Validation of Haptic Properties of Materials for Endoscopic Sinus and Skull Base Surgery Simulation—Reply

Author Affiliations
  • 1Department of Otolaryngology–Head and Neck Surgery, University of California, Davis, Medical Center, Sacramento
  • 2Veterans Affairs Northern California Healthcare System, Sacramento, California
JAMA Otolaryngol Head Neck Surg. 2018;144(12):1185-1186. doi:10.1001/jamaoto.2018.1811

In Reply In their analysis of our study,1 Dr Favier and colleagues suggest improvements in methodology to focus on haptic feedback fidelity through mechanical testing.

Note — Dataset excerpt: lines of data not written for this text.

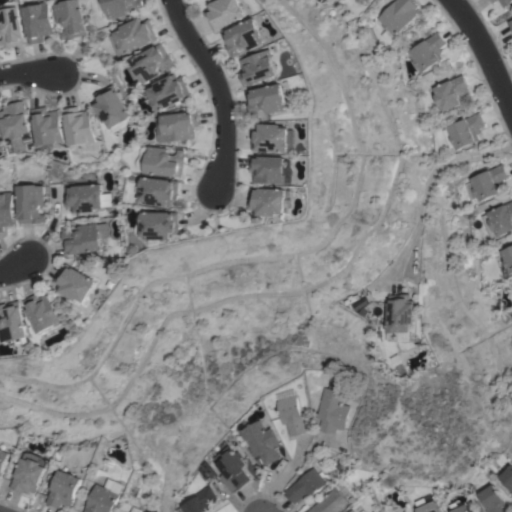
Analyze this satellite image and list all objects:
building: (369, 0)
building: (367, 1)
road: (447, 1)
building: (502, 2)
building: (503, 2)
building: (116, 7)
building: (120, 7)
building: (225, 12)
building: (224, 13)
building: (397, 16)
building: (71, 18)
building: (396, 18)
building: (69, 19)
building: (38, 21)
building: (36, 22)
building: (510, 22)
building: (510, 22)
building: (11, 24)
building: (10, 28)
building: (132, 35)
building: (245, 35)
building: (131, 36)
building: (243, 38)
road: (483, 51)
building: (426, 52)
building: (424, 53)
building: (150, 62)
building: (150, 63)
building: (258, 67)
building: (258, 68)
road: (31, 75)
road: (215, 89)
building: (168, 91)
building: (167, 92)
building: (450, 93)
building: (451, 93)
building: (267, 99)
building: (267, 99)
building: (110, 106)
building: (113, 107)
building: (16, 121)
building: (15, 125)
building: (79, 125)
building: (177, 125)
building: (47, 126)
building: (48, 126)
building: (78, 126)
building: (175, 126)
building: (463, 131)
building: (465, 131)
building: (274, 138)
building: (274, 138)
building: (161, 161)
building: (164, 162)
building: (269, 169)
building: (272, 169)
road: (428, 182)
building: (487, 182)
building: (486, 183)
building: (158, 191)
building: (159, 191)
building: (86, 197)
building: (82, 198)
building: (268, 201)
building: (271, 201)
building: (30, 203)
building: (29, 204)
building: (6, 209)
building: (5, 210)
building: (497, 220)
building: (498, 220)
building: (159, 225)
building: (159, 226)
building: (84, 238)
building: (84, 239)
building: (507, 257)
building: (507, 257)
road: (12, 261)
building: (75, 283)
building: (76, 283)
building: (44, 312)
building: (46, 313)
building: (401, 314)
building: (402, 318)
building: (12, 322)
building: (14, 323)
building: (332, 409)
building: (330, 411)
building: (291, 413)
building: (291, 417)
building: (257, 440)
building: (259, 442)
building: (2, 458)
building: (3, 459)
building: (230, 466)
building: (229, 467)
building: (28, 472)
road: (289, 472)
building: (27, 473)
building: (507, 477)
building: (506, 478)
building: (306, 485)
building: (303, 487)
building: (62, 489)
building: (63, 489)
building: (104, 497)
building: (490, 499)
building: (491, 499)
building: (100, 500)
building: (332, 500)
building: (197, 501)
building: (199, 501)
building: (329, 502)
building: (427, 507)
building: (428, 507)
building: (458, 507)
building: (460, 508)
building: (135, 509)
building: (348, 511)
building: (354, 511)
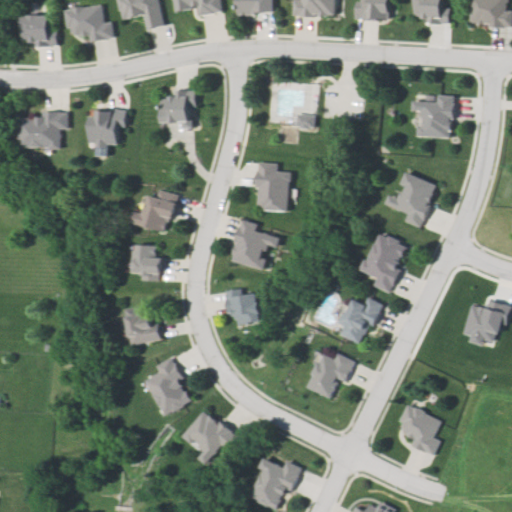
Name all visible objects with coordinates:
building: (193, 5)
building: (200, 6)
building: (255, 7)
building: (256, 7)
building: (313, 7)
building: (316, 8)
building: (138, 9)
building: (374, 9)
building: (375, 9)
building: (435, 10)
building: (144, 11)
building: (433, 11)
building: (492, 11)
building: (491, 12)
building: (90, 22)
building: (85, 24)
building: (37, 30)
building: (40, 31)
road: (254, 44)
building: (180, 108)
building: (181, 110)
building: (438, 116)
building: (436, 117)
building: (308, 121)
building: (109, 127)
building: (107, 128)
building: (43, 130)
building: (43, 130)
building: (275, 188)
building: (274, 189)
building: (415, 196)
building: (416, 198)
building: (159, 212)
building: (159, 213)
building: (256, 244)
building: (255, 246)
building: (148, 259)
road: (477, 259)
building: (387, 261)
building: (387, 261)
building: (150, 262)
road: (424, 290)
building: (246, 307)
building: (248, 307)
building: (361, 320)
building: (359, 322)
building: (144, 324)
building: (145, 325)
road: (197, 332)
building: (332, 374)
building: (330, 377)
building: (172, 389)
building: (170, 391)
building: (0, 400)
building: (422, 429)
building: (422, 429)
building: (211, 437)
building: (212, 438)
building: (276, 484)
building: (277, 486)
road: (472, 495)
building: (365, 507)
building: (377, 508)
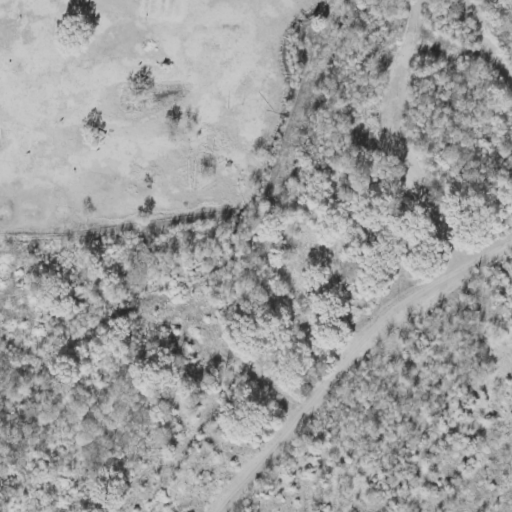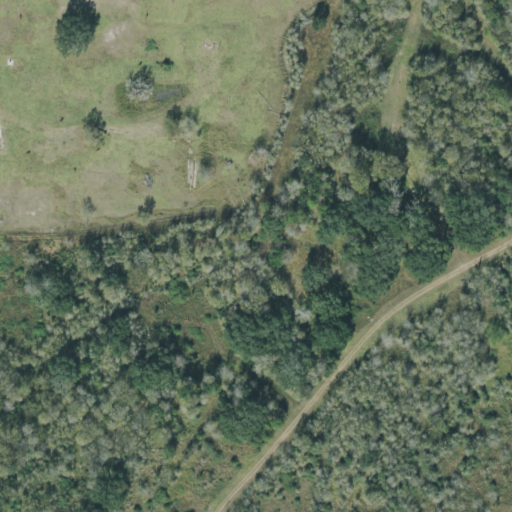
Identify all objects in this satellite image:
road: (352, 359)
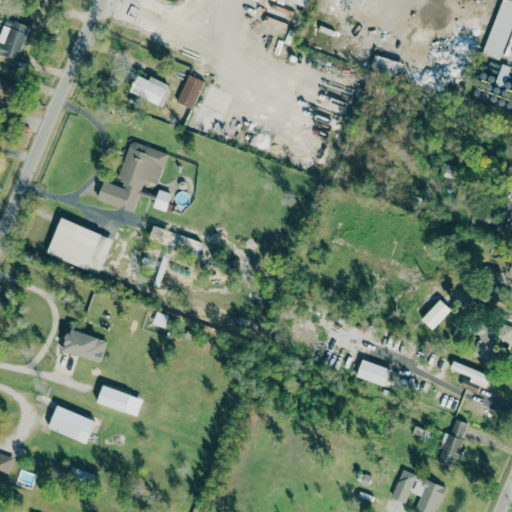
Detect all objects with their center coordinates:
building: (300, 2)
building: (300, 2)
building: (500, 30)
building: (501, 30)
building: (11, 37)
building: (12, 38)
building: (150, 89)
building: (151, 89)
building: (8, 90)
building: (8, 91)
building: (190, 91)
building: (190, 91)
building: (1, 105)
building: (2, 106)
road: (51, 122)
building: (133, 175)
building: (134, 176)
building: (161, 199)
building: (162, 200)
road: (85, 205)
building: (78, 244)
building: (78, 244)
building: (509, 268)
road: (430, 283)
building: (435, 313)
building: (435, 314)
building: (490, 337)
building: (490, 338)
building: (84, 345)
building: (84, 345)
building: (372, 372)
building: (372, 372)
building: (470, 373)
road: (39, 374)
building: (471, 374)
building: (113, 397)
building: (113, 398)
road: (25, 417)
building: (68, 429)
building: (69, 429)
building: (451, 443)
building: (452, 444)
building: (5, 462)
building: (5, 462)
building: (403, 485)
building: (403, 485)
road: (510, 489)
building: (427, 494)
building: (427, 495)
road: (505, 496)
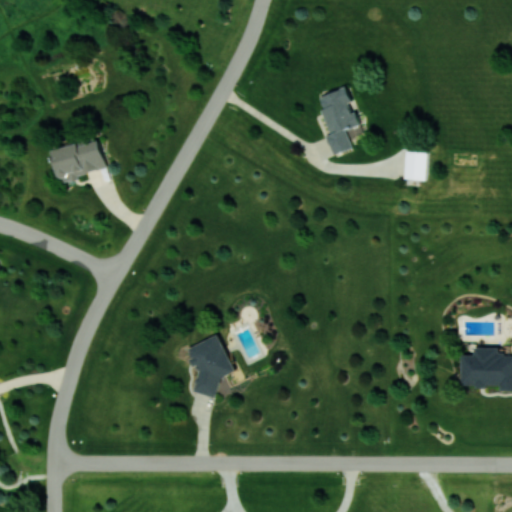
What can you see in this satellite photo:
building: (339, 118)
road: (305, 144)
building: (81, 158)
building: (416, 164)
road: (59, 245)
road: (132, 246)
building: (212, 364)
building: (488, 367)
road: (35, 379)
road: (284, 463)
road: (437, 487)
road: (285, 507)
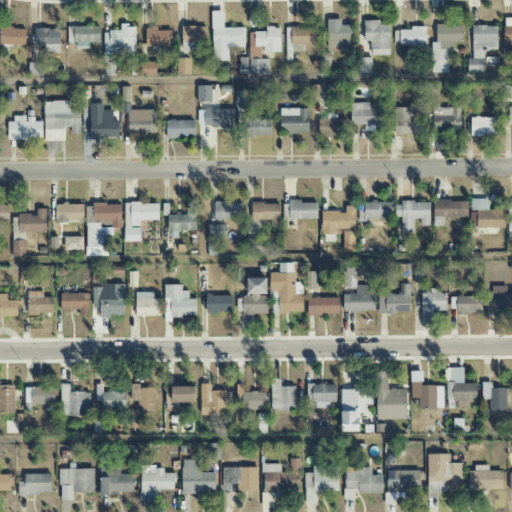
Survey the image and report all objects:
building: (338, 35)
building: (507, 35)
building: (12, 36)
building: (83, 36)
building: (303, 36)
building: (410, 36)
building: (193, 37)
building: (377, 37)
building: (158, 38)
building: (224, 38)
building: (48, 39)
building: (444, 46)
building: (482, 46)
building: (118, 47)
building: (262, 49)
building: (0, 57)
building: (184, 66)
building: (364, 66)
building: (148, 68)
building: (36, 69)
road: (255, 78)
building: (318, 93)
building: (207, 94)
building: (243, 98)
building: (510, 115)
building: (366, 116)
building: (219, 118)
building: (446, 118)
building: (59, 120)
building: (294, 120)
building: (407, 122)
building: (2, 123)
building: (102, 123)
building: (253, 125)
building: (329, 126)
building: (484, 126)
building: (24, 128)
building: (180, 129)
road: (256, 169)
building: (300, 210)
building: (375, 210)
building: (448, 210)
building: (228, 211)
building: (265, 211)
building: (4, 213)
building: (69, 213)
building: (412, 214)
building: (486, 215)
building: (138, 218)
building: (183, 221)
building: (338, 221)
building: (33, 222)
building: (100, 226)
building: (216, 232)
building: (168, 245)
building: (349, 245)
building: (254, 246)
building: (18, 248)
road: (256, 258)
building: (26, 273)
building: (349, 277)
building: (313, 280)
building: (285, 291)
building: (253, 298)
building: (500, 299)
building: (109, 300)
building: (360, 300)
building: (178, 302)
building: (395, 302)
building: (75, 303)
building: (39, 304)
building: (146, 304)
building: (218, 304)
building: (432, 304)
building: (465, 304)
building: (323, 306)
building: (8, 307)
road: (256, 349)
building: (460, 389)
building: (180, 394)
building: (39, 395)
building: (321, 395)
building: (425, 395)
building: (143, 397)
building: (282, 397)
building: (494, 398)
building: (7, 399)
building: (110, 399)
building: (250, 400)
building: (389, 400)
building: (212, 401)
building: (74, 402)
building: (353, 408)
road: (256, 438)
building: (212, 451)
building: (442, 475)
building: (196, 478)
building: (280, 478)
building: (77, 479)
building: (240, 479)
building: (484, 480)
building: (157, 481)
building: (510, 481)
building: (320, 482)
building: (5, 483)
building: (116, 484)
building: (401, 484)
building: (35, 485)
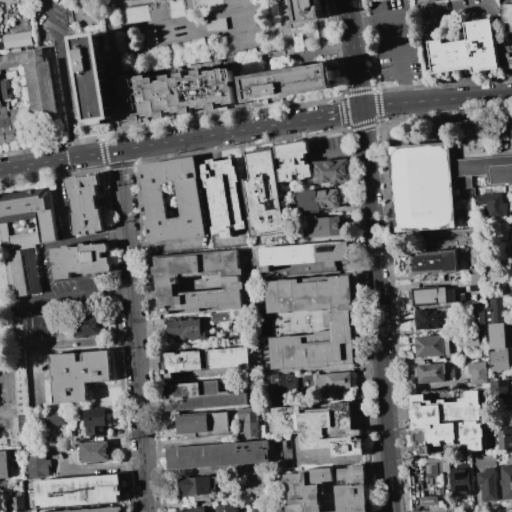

We appreciate this thoughtful commentary and agree that both subjective and quantifiable measures are needed to optimally evaluate surgical simulators. As seen in their study evaluating mechanical characteristics of 3-dimensionally (3D)-printed material for skull base procedures, certain 3D-printed materials may differ in mechanical forces compared with human cadaver bone.2 Further, cadaver bone may not realistically represent in vivo sinus lamellae. Accordingly, although objective measurements of mechanical force are ideal, the intended audience of the simulator must also participate in the evaluation to assist in determining realism of the haptic feedback. Although we acknowledge that study participants were mostly resident physicians, surgical trainees are frequently the intended audience for surgical simulation and should be included in the development of such simulators. One method for evaluating the qualifications of study participants would be to choose a set number of live surgical experiences and statistically evaluate whether surgical experience affects participant rating of haptic feedback. Unfortunately, given the small sample size in our study, meaningful conclusions would be difficult to draw with these limited data.